1:50 min, aus Tagesschau vom 1.10.2014

Für eine gleich hohe Rente muss laut dem Gewerkschaftsbund SGB teilweise mehr als doppelt so viel Geld in die dritte Säule einbezahlt werden als in die AHV. Grund sei das «geniale AHV-Finanzierungsmodell».

Namentlich die starke Solidarität zwischen hohen und tiefen Einkommen und die Berücksichtigung unbezahlter Familienarbeit in der Rentenberechnung sprächen für die AHV. Zudem gehörten zu ihren Trümpfen die schlanke Verwaltung, die Umlagefinanzierung sowie die grosse Unabhängigkeit vom Gewinnstreben privater Anbieter.

Doch die AHV profitiere auch von der Schwäche privater Vorsorgelösungen, schreibt der SGB. Anbieter der dritten Säule böten oft schlechte Konditionen – beispielsweise verlangten sie hohe Gebühren. «Weil Banken und Versicherungen für ihre Aktionäre Gewinne erzielen müssen, werden die Versicherten gemolken.»

«Der Vergleich der SGB hinkt»

Bernd Schips, Wirtschaftsprofessor an der ETH Zürich und ehemaliger Leiter der dortigen Konjunkturforschungsstelle, teilt diese Einschätzung nicht. Der Vergleich des SGB hinke «massiv». «Es handelt sich um zwei ganz unterschiedliche Vorsorgeprinzipien.» Bei der AHV erfolge die Finanzierung über das sogenannte Umlageverfahren – nur ein Teil der Reserven werde auf dem Kapitalmarkt angelegt. «Deshalb sind natürlich auch die Vermögensverwaltungskosten geringer.»

Im privaten Sektor, bei der zweiten und dritten Säule, habe man zwar die hohen Kosten der Kapitalverwaltung, «aber auch die Zins- und Vermögenserträge. Und je nachdem, wie diese in den nächsten Jahren ausfallen, wird sich die Rendite unterschiedlich entwickeln.» Wer ein Einkommen beziehe, das höher als das maximal «rentenbildende» Einkommen der AHV sei, zahle praktisch eine «versteckte Steuer» – Geld also, das er nachher nicht mehr als Rente zurückbekomme.

Die 3. Säule könne eine wertvolle Ergänzung sein, schliesst Schips: «Bei entsprechender Rendite-Entwicklung können sie hier ihr Altersguthaben erhöhen.» Bei aller Kritik: Der Vergleich des SGB weise durchaus auf gewisse Schwachpunkte der 2. und 3. Säule hin, «die man allerdings beheben kann, und auch beheben sollte.»

AHV stärken statt schwächen

Nichtsdestotrotz: Der SGB stellt der AHV auch als Vorsorgesystem gute Noten aus: «Die Finanzierung ist stabil.» Obwohl sich die Lebenserwartung stark erhöht habe und sich die Zahl der Rentnerinnen und Rentner seit 1975 mehr als verdoppelt habe, seien die Lohnbeiträge unverändert geblieben. Nur einmal sei ein zusätzliches Mehrwertsteuer-Prozent für die AHV eingeführt worden.

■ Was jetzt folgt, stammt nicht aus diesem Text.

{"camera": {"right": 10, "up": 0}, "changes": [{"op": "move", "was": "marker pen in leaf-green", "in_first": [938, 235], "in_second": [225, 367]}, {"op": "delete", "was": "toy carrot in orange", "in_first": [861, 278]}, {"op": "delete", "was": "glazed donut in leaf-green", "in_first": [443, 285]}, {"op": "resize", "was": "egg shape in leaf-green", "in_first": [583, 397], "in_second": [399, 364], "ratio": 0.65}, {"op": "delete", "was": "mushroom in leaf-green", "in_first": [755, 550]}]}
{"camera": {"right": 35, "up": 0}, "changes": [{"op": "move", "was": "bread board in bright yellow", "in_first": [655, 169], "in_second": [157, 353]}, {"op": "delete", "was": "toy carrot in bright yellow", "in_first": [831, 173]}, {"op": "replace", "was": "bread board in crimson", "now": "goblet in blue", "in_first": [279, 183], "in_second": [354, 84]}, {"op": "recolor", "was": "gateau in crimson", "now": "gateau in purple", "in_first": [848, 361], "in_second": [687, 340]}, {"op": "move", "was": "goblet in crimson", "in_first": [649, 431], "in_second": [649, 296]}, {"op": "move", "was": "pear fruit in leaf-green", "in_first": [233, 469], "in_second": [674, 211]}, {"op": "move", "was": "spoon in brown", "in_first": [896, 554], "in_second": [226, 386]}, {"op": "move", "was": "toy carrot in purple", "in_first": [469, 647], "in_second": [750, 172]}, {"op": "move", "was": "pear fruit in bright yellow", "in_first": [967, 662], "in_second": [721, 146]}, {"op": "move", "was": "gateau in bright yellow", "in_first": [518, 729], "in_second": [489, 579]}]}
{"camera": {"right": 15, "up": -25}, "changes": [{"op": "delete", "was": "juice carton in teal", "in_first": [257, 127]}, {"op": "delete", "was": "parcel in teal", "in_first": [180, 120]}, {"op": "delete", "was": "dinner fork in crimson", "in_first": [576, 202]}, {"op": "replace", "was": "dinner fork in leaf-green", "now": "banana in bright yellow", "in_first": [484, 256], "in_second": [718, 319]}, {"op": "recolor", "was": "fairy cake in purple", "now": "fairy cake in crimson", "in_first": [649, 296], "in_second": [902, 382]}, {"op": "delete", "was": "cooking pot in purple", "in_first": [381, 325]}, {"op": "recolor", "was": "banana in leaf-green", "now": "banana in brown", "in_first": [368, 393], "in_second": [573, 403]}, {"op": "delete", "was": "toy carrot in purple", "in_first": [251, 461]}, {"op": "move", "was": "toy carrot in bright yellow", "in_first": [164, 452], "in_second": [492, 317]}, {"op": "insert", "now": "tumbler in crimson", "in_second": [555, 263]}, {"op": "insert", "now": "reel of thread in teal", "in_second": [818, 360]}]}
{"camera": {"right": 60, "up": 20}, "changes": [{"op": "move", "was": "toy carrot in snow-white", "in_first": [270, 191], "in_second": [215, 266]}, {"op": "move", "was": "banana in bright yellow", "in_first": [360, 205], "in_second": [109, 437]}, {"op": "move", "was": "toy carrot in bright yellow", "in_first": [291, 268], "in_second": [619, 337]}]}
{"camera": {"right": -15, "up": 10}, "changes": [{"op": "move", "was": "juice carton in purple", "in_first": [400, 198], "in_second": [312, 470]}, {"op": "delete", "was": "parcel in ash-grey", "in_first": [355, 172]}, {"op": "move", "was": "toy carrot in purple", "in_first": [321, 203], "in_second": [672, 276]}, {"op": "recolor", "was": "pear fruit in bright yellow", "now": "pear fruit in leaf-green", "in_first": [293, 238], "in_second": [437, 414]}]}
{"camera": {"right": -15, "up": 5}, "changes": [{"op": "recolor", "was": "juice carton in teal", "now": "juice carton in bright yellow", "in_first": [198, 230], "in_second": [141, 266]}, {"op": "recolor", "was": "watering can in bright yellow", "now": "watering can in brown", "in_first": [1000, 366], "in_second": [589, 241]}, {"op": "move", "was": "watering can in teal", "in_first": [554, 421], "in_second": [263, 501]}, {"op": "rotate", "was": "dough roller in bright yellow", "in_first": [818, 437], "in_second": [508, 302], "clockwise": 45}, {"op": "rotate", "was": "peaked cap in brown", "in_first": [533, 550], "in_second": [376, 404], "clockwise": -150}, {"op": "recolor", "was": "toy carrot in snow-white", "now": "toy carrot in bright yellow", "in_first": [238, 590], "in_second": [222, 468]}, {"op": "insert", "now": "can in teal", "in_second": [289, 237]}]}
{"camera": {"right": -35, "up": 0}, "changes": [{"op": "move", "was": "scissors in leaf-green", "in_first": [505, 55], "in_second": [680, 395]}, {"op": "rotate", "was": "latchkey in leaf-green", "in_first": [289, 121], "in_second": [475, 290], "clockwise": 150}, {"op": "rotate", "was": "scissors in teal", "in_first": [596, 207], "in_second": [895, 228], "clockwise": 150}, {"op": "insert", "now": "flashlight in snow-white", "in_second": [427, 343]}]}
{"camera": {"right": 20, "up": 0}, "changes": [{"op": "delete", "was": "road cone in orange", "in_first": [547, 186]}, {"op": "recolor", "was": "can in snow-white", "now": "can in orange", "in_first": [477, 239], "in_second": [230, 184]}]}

Der Gewerkschaftsbund verfolgt mit der Analyse der verschiedenen Vorsorgelösungen auch politische Ziele: «Im Hinblick auf die anstehende Debatte über die Altersvorsorge 2020 müssen Bundesrat und Parlament der sozialen und wirtschaftlichen Überlegenheit der AHV Rechnung tragen.» Statt geschwächt müsse die AHV gestärkt werden. Dieses Ziel verfolgt auch die vom SGB lancierte Volksinitiative «AHVplus».